Millennium Development Goals are Key Communion Objectives
Tuesday 6th March 2007
The Archbishop of Canterbury, Dr Rowan Williams, has said that the Millennium Development Goals provide a key focus for the churches of the Anglican Communion.Speaking at the start of the TEAM Conference, (Towards Effective Anglican Mission) an international Anglican conference in Boksburg near Johannesburg in South Africa, he said that working towards these objectives raised fundamental and positive challenges for the church:
"In the days ahead there will be questions like these. What are actually the resources that the Anglican Communion worldwide can bring to bear on these challenges? How do we better coordinate the provision of the help we can offer? How do we build effective relationships with government and voluntary organisations world wide, and how do we keep our motivation in combating scourges of disease sharp and focussed? These will be the aims of the meeting ahead of us this week. It will bring together an extraordinarily wide range of people from across our Anglican church and I hope that it can really pull us together, give us a shared vision and a shared energy for the tasks."
Despite differences in the Anglican Communion, aid and development concerns had produced a common understanding:
"One of the remarkable things is the willingness of people to work together towards addressing development goals as a sort of basic Christian imperative, even when there is tension or disagreement in other areas, and part of the launching of Anglicans in Development from Lambeth Palace was to underline that kind of priority.
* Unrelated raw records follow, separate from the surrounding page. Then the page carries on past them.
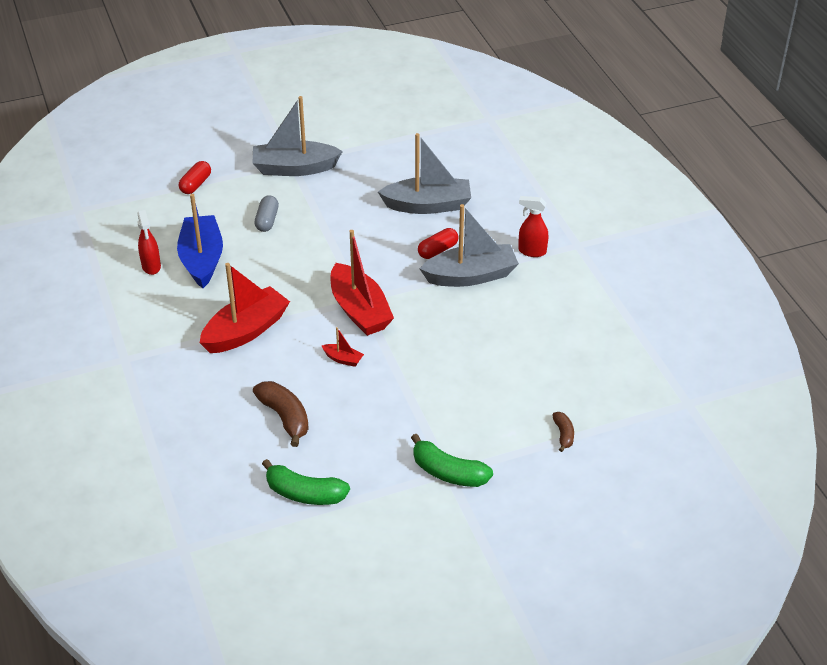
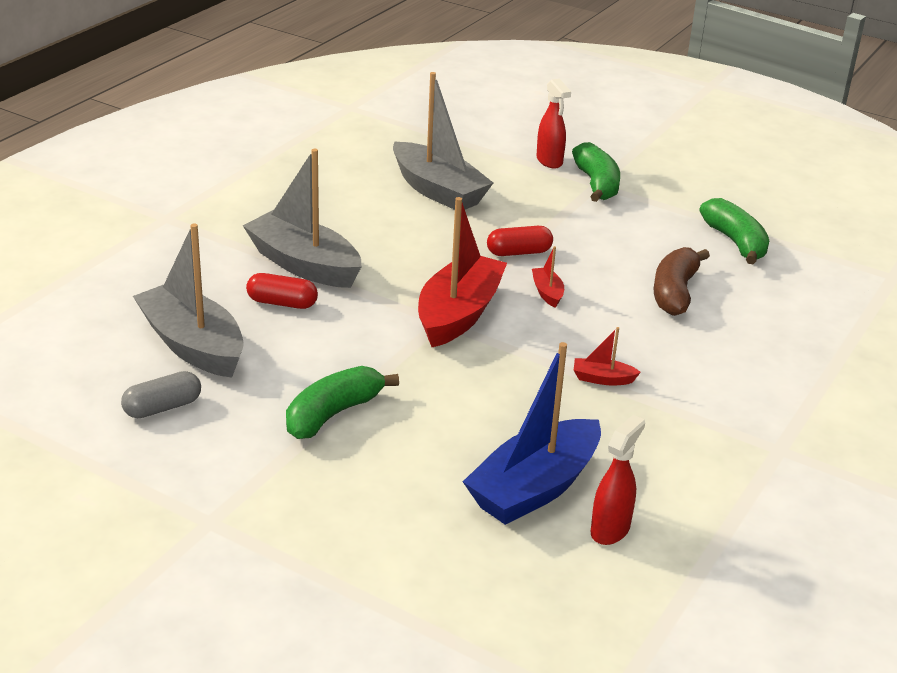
camera: 130 degrees left, 10 degrees down
(196, 184) = (379, 602): red capsule -> red capsule (519, 252)
(246, 331) = (602, 379): red boat -> red boat, size x0.43
(267, 220) = (381, 471): grey capsule -> grey capsule (162, 407)
(294, 168) = (222, 510): grey boat -> grey boat (438, 190)
(323, 225) = (333, 414): none -> green banana
(531, 251) = (211, 241): red spray bottle -> red spray bottle (549, 161)
(563, 434) = (470, 148): brown banana -> none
Part of the purpose of this coming few days is to underline that priority."
"We do have serious disagreements on some areas of ethics and doctrine, but the fact remains that we're all called by the same Jesus Christ to the same mission in the world, to the mission of reconciliation, mission of justice, mission of caring, and it would be a very grim reflection on our life as a Christian community if we had to put all that on hold while we sorted out other things."
He was pleased and privileged, he said, to be back in South Africa after twenty years, describing it as a 'beacon of hope and inspiration'.